DataResponsibly / DataSynthesizer

MIT License
252 stars 85 forks source link

Wrong Conditional Distributions Sensitivity #34

Closed ganevgv closed 3 years ago

ganevgv commented 3 years ago

Description

I believe the sensitivity of the conditional distributions is wrong and as a result you're injecting too little noise to the conditional distributions in the correlated attribute mode with enabled epsilon.

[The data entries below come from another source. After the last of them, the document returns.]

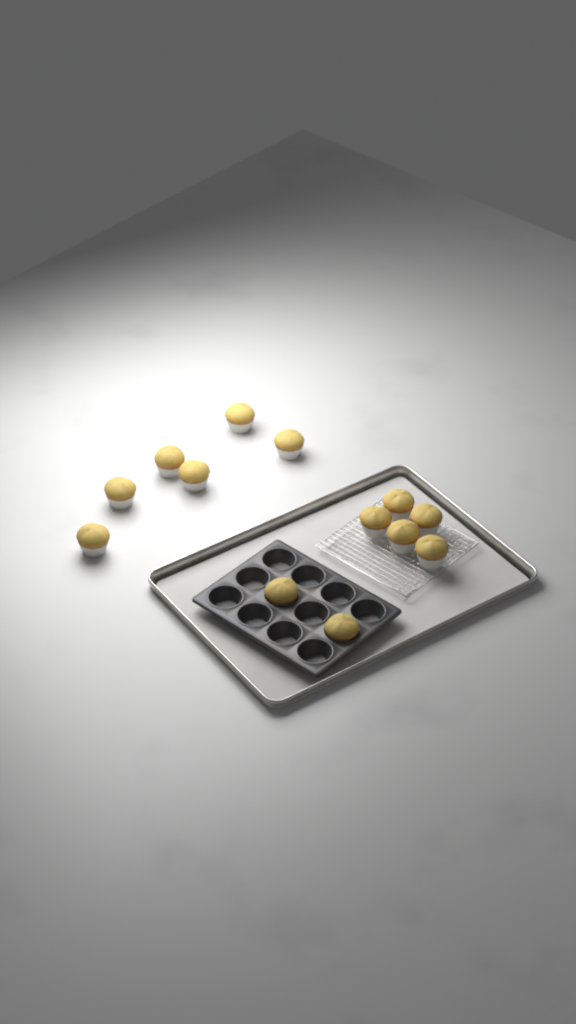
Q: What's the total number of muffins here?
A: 13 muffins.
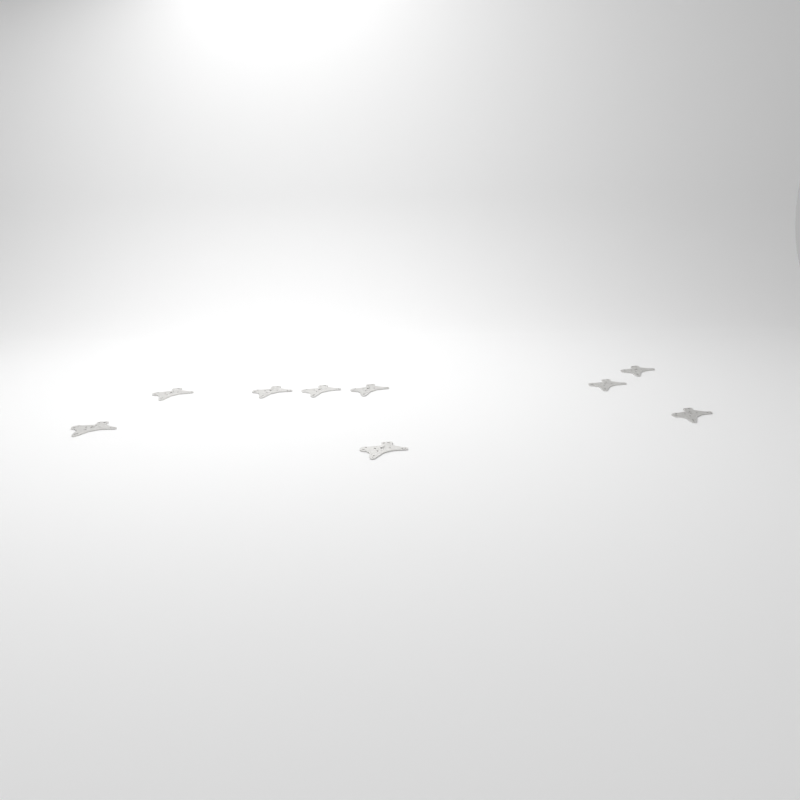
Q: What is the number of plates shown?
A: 9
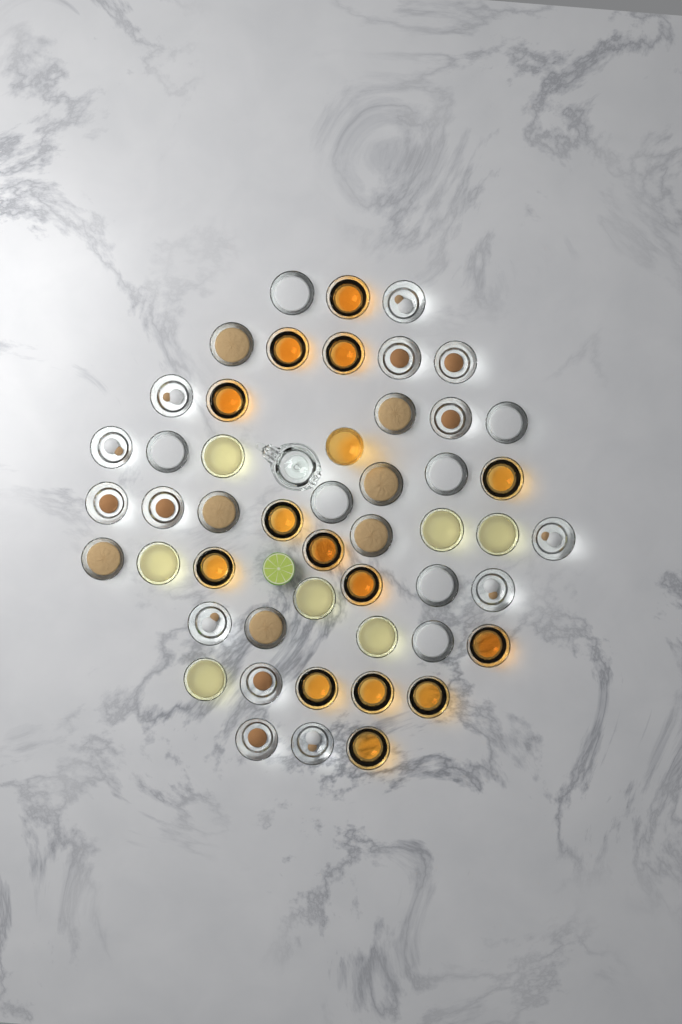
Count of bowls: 49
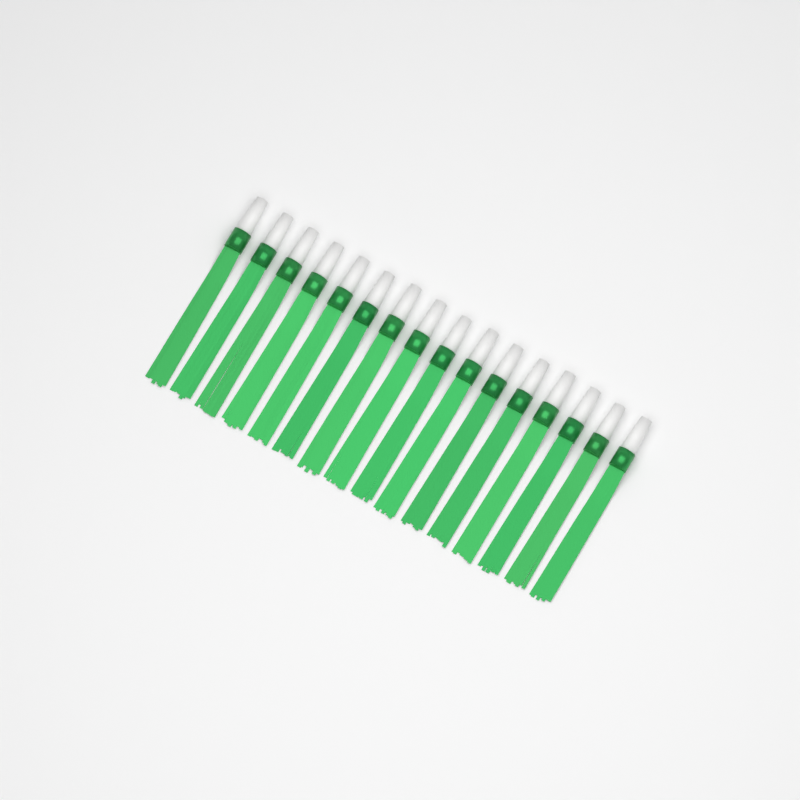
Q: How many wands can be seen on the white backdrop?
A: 16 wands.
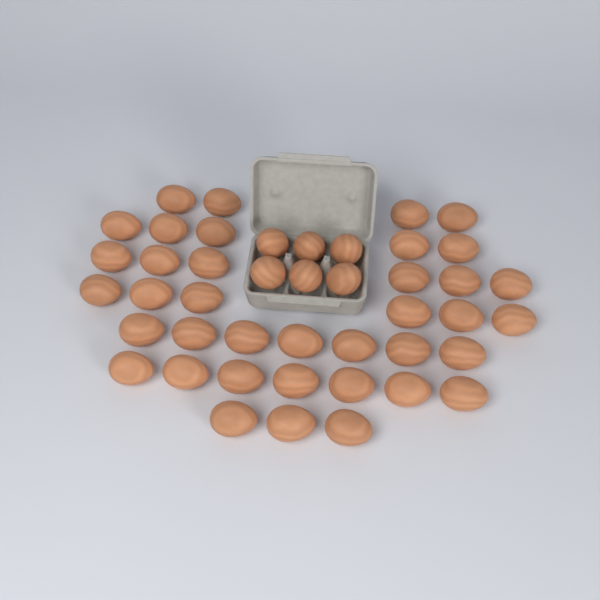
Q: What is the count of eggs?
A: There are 44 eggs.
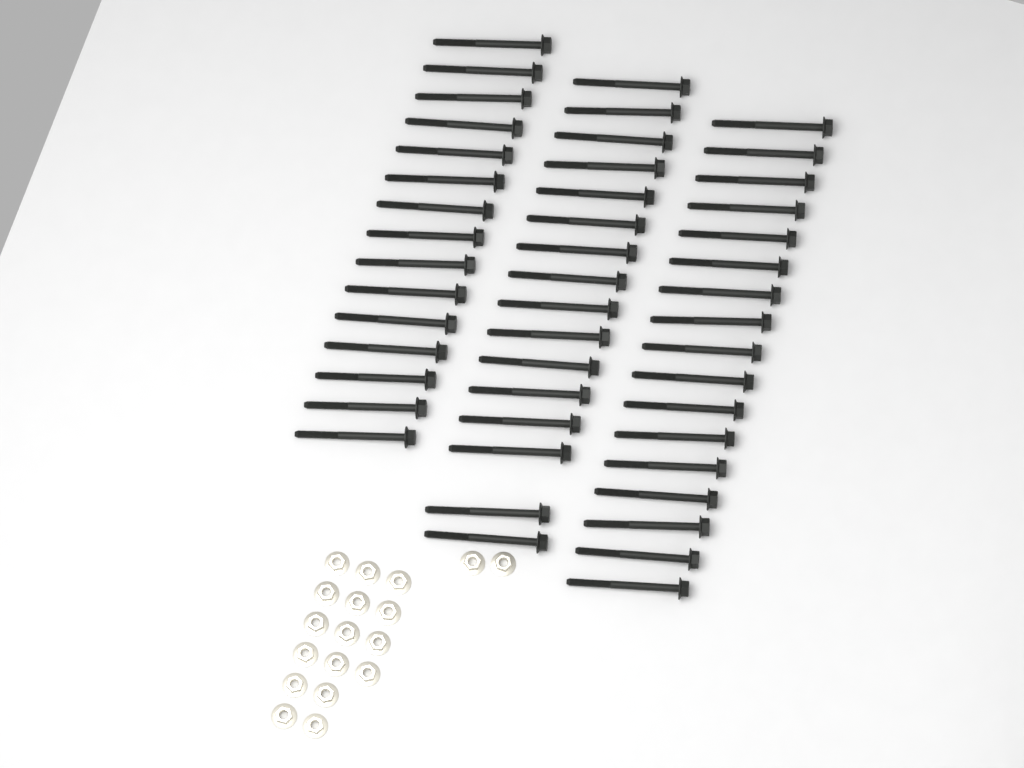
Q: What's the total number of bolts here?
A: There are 48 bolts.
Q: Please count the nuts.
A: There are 18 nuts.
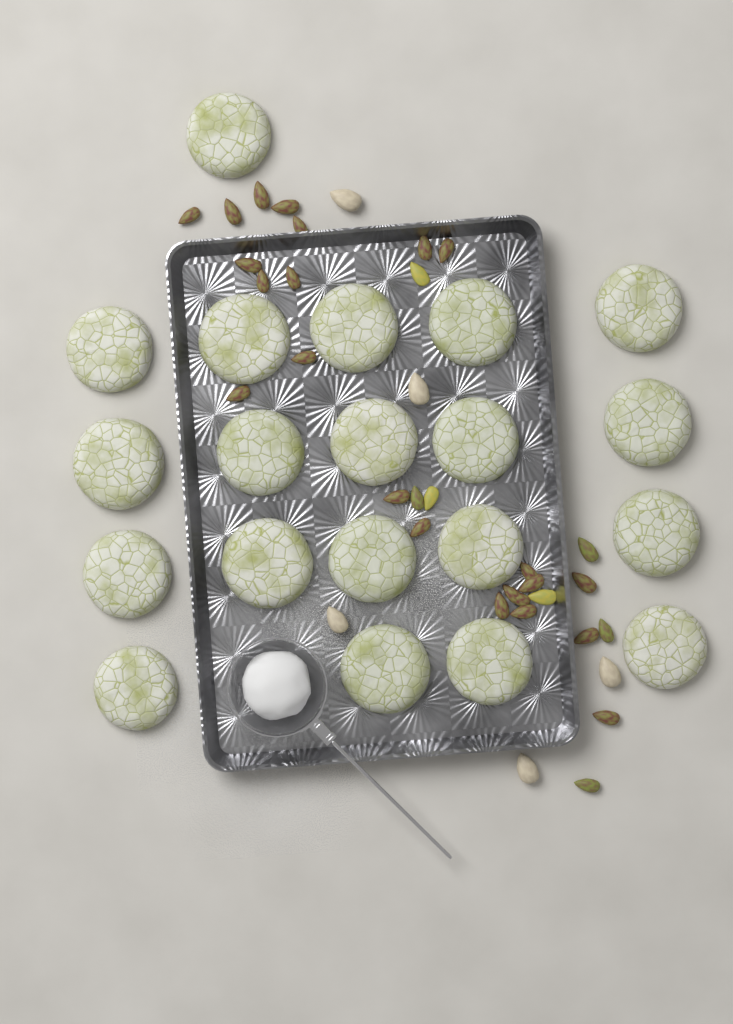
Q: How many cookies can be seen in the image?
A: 20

In Algorithm 1 in PrivBayes, the stated sensitivity is 2 / n_tuples because the Laplace noise is added to the joint probability (as the probability is already materialised). However, you apply the Laplace noise to the counts (as opposed to a probability) which have sensitivity of 2 (and not 2 / n_tuples). Only later you normalise the counts to materialise the conditional probability. As a result, you're injecting too little noise to the conditional probabilities.

Code excerpts from DataSynthesizer/lib/PrivBayes.py:

# Applying Laplace to the counts:
noise_para = laplace_noise_parameter(k, num_attributes, num_tuples, epsilon)
# with noise_para = 2 * (num_attributes - k) / (num_tuples * epsilon)
laplace_noises = np.random.laplace(0, scale=noise_para, size=stats.index.size)
stats['count'] += laplace_noises

# Normalising counts to a probability distribution:
dist = normalize_given_distribution(stats_sub['count']).tolist()

In order to inject the correct amount of noise 2 * (num_attributes - k) / (num_tuples * epsilon) should be changed to 2 * (num_attributes - k) / epsilon.

PS: thanks to @sofiane87 and @bristena-op for the helpful discussions and clarifications.

haoyueping commented 3 years ago

Thanks for your feedback and for reporting this error in the Laplace noise parameter. This bug has been fixed in 540a442867dd278a74af4c8f488fc6fadce7088a where the parameter is (num_attributes - k) / epsilon. In this setting, 1 is chosen as the sensitivity of count values.

reslbesl commented 3 years ago

I think that the new version should retain a sensitivity of 2 and only remove the factor of 1/num_tuples See also this blog post on how to reason about the correct sensitivity of count queries: https://github.com/frankmcsherry/blog/blob/master/posts/2018-02-25.md

haoyueping commented 3 years ago

The sensitivity of count queries can be either 1 or 2 depending on how the privacy of an individual is interpreted. The sensitivity of 1 corresponds to the "standard" definition of Differential Privacy, i.e., whether an individual is present or absent from the dataset. Please correct me if I'm wrong. The blog https://github.com/frankmcsherry/blog/blob/master/posts/2018-02-25.md uses the sensitivity of 2 assuming that the values of an individual are altered in neighboring datasets.

ganevgv commented 3 years ago

Thanks for your quick reply and fix @haoyueping! I'm closing the issue.

Re: sensitivity 1 or 2 - you're right, it could be either depending on the interpretation. Technically, I think in PrivBayes they use 2, but personally I'm okay with either.